Claim 1: 10mg for 10 days, then 20mg for 5 days
Claim 2: 10 mg for 5 days, then 20mg for 10 days.

In the judgement of January 20th 2015 of AbbVie Biotechnology Ltd v. Canada , the Federal Court overturned the Commissioner’s decision to reject the patent application 2,385,745 on the grounds that the claims were directed towards methods of treatment, with an indeterminate period of administration, and ordered rather that the claims be amended to become patentable before being sent to the examiner. The patent was issued February 17th 2015 with the following claim 13, in the form of use and an administration every two weeks:

13. Use of an isolated human anti-TNFα antibody wherein said antibody (a) comprises a light chain variable region (LCVR) comprising a CDR3 domain comprising the amino acid sequence of SEQ ID NO: 3, a CDR2 domain comprising the amino acid sequence of SEQ ID NO: 5, and a CDR1 domain comprising the amino acid sequence of SEQ ID NO: 7; and (b) comprises a heavy chain variable region (HCVR) comprising a CDR3 domain comprising the amino acid sequence of SEQ ID NO: 4, a CDR2 domain comprising the amino acid sequence of SEQ ID NO: 6, and a CDR1 domain comprising the amino acid sequence of SEQ ID NO: 8; in the manufacture of a medicament for treating an arthritic disease or an inflammatory bowel disease in a human subject, wherein said medicament is adapted for subcutaneous administration and wherein the dosage is 40 mg according to a continuous schedule having an every other week dosing interval of 14 days.
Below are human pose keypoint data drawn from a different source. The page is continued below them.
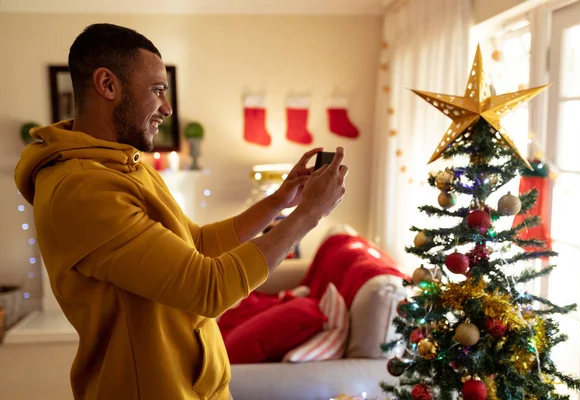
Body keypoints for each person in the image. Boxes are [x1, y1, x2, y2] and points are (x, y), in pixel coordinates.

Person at [14, 23, 347, 400]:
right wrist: (306, 217)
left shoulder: (125, 164)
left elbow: (197, 242)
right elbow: (208, 288)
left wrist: (280, 201)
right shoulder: (83, 188)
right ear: (107, 85)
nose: (167, 108)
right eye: (158, 90)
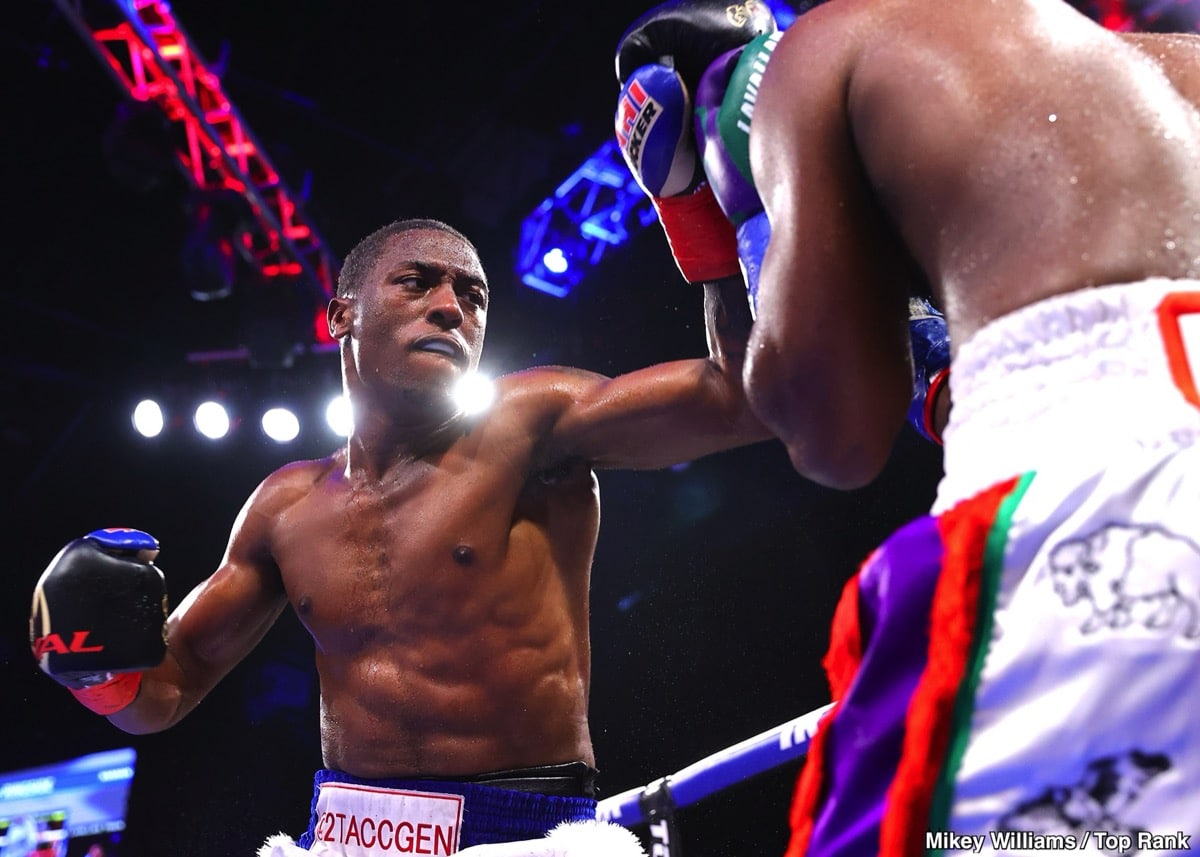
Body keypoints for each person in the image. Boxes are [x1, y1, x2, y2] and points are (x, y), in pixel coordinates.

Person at [614, 0, 1200, 853]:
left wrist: (722, 217)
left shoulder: (817, 52)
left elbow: (831, 431)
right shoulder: (1162, 66)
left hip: (1092, 509)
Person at [29, 216, 777, 856]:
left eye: (474, 295)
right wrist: (96, 670)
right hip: (348, 832)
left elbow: (744, 395)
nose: (452, 308)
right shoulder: (285, 505)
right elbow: (172, 680)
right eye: (417, 283)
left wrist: (696, 212)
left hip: (518, 826)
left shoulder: (535, 424)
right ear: (340, 316)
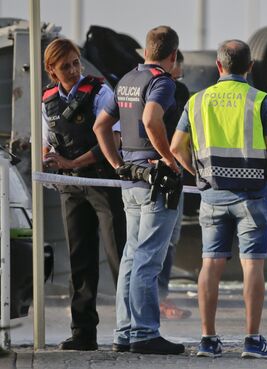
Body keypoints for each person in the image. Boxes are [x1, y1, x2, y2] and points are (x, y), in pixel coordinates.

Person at [170, 39, 267, 359]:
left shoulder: (197, 101)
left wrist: (198, 173)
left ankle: (208, 340)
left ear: (218, 66)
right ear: (250, 68)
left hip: (213, 195)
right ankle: (252, 340)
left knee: (210, 263)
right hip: (253, 196)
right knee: (253, 266)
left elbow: (175, 146)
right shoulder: (260, 100)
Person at [93, 25, 184, 355]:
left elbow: (100, 126)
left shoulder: (126, 80)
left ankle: (124, 331)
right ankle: (145, 332)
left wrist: (117, 163)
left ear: (145, 51)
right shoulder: (162, 81)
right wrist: (168, 159)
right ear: (172, 55)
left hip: (130, 179)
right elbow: (151, 119)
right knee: (148, 258)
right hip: (155, 180)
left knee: (131, 256)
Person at [41, 38, 126, 351]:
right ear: (52, 70)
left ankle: (130, 328)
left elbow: (113, 138)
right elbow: (46, 140)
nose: (74, 69)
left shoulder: (100, 91)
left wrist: (72, 162)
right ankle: (83, 333)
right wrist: (48, 157)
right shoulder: (47, 99)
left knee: (118, 256)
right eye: (66, 66)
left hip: (103, 183)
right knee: (80, 261)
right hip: (71, 188)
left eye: (76, 62)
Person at [157, 50, 191, 320]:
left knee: (166, 237)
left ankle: (158, 296)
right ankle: (159, 298)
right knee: (165, 237)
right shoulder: (177, 90)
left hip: (150, 171)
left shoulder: (138, 82)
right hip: (168, 171)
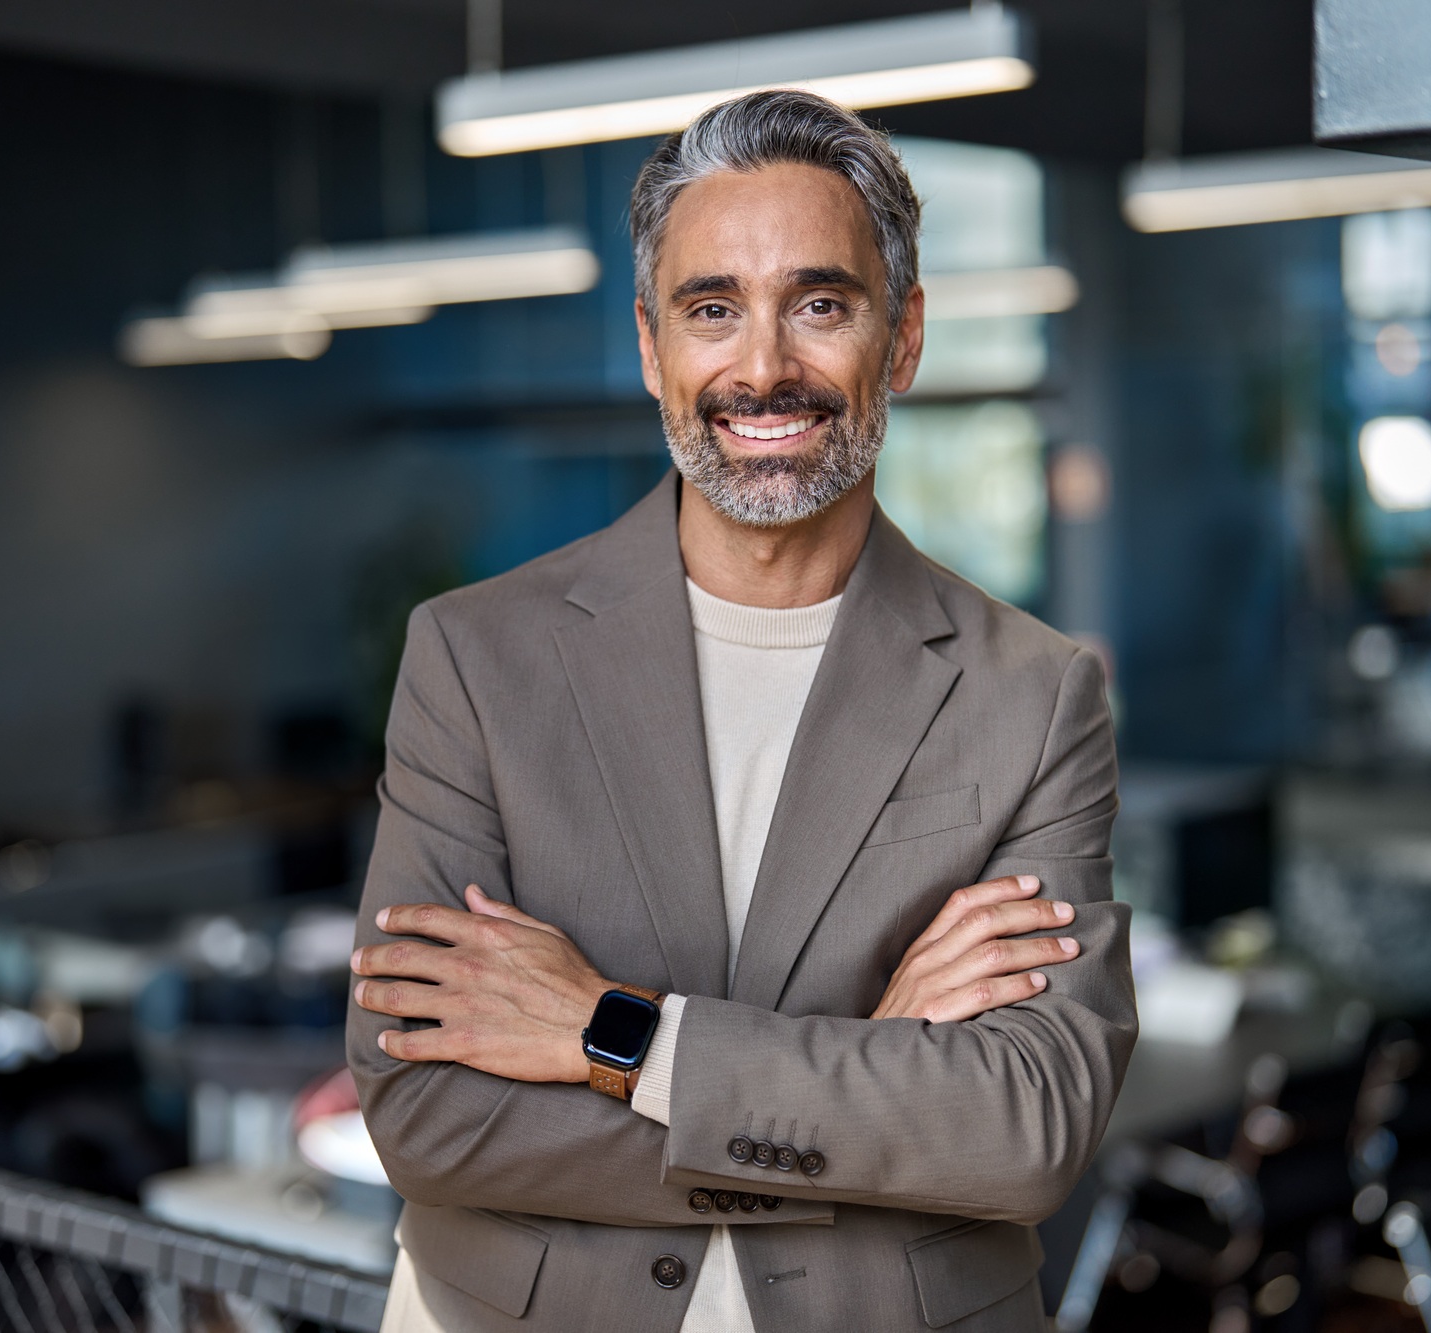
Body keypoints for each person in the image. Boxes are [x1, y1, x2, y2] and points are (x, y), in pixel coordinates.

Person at [346, 88, 1135, 1333]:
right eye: (711, 309)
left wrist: (611, 1036)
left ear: (904, 336)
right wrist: (867, 1089)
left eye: (819, 305)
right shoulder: (472, 658)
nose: (761, 367)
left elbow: (1023, 1128)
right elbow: (425, 1112)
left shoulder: (1033, 692)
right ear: (654, 348)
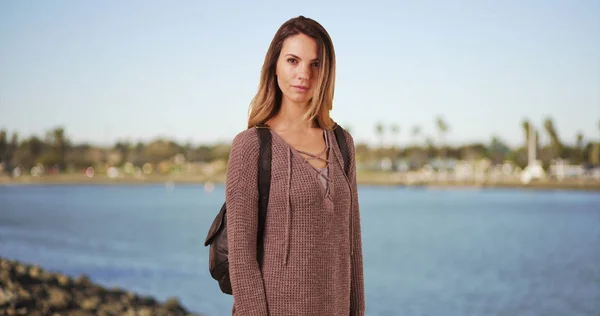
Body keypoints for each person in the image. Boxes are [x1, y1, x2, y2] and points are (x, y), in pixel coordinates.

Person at [225, 15, 365, 316]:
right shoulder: (251, 145)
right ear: (274, 65)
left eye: (315, 64)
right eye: (293, 60)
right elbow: (241, 258)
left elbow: (352, 249)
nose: (304, 73)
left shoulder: (342, 144)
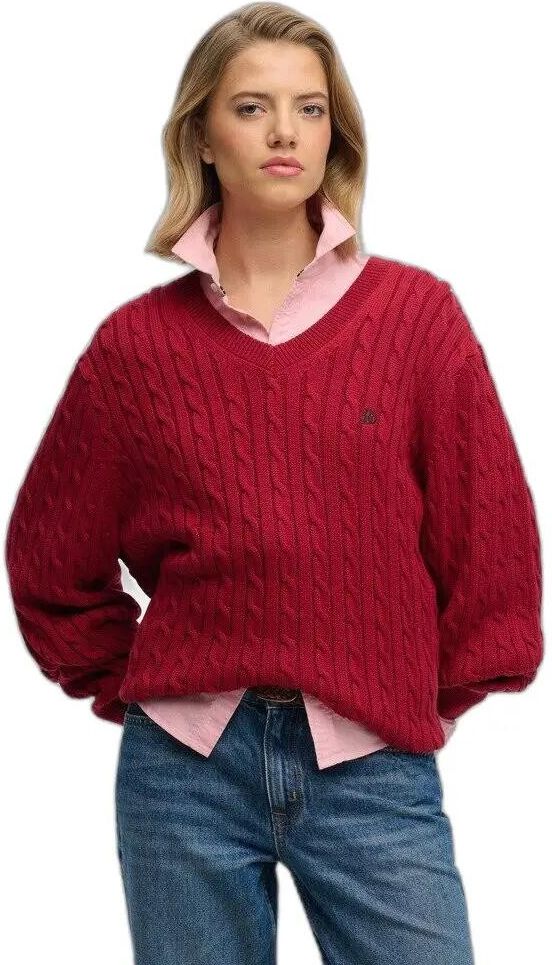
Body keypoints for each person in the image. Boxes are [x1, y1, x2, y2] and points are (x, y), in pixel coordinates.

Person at [5, 3, 544, 963]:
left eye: (310, 108)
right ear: (202, 137)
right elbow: (50, 556)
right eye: (252, 107)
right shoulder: (136, 348)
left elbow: (491, 543)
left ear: (336, 135)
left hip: (372, 762)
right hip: (186, 771)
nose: (285, 131)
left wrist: (412, 695)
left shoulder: (417, 319)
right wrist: (140, 688)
The CIPO has prepared practice notice PN 2015-012 for examiners following the Federal Court’s decision and also provided some examples. If the claim’s purpose is to answer the “what”, as in what is needed to treat a patient (a compound, a molecule, a composition, a formulation, a dosing unit, a sub-population of patients, a distinct population of patients), it’s patentable. If the claim’s purpose answers the “how”, and informs the medical professional as to how to treat the patient (a dosage range, a large/vague administration calendar) requiring both his professional skills and judgement, the claim is not patentable.

In conclusion, the claim must describe the use of a saleable and isolatable product as much as possible. The patent agent community welcomes this decision with relief, since a growing number of inventions consist precisely in new dosages and/or administration calendars, and it is unfortunate to see these inventions be protected all around the world, yet not in Canada. This decision represents a step in the right direction.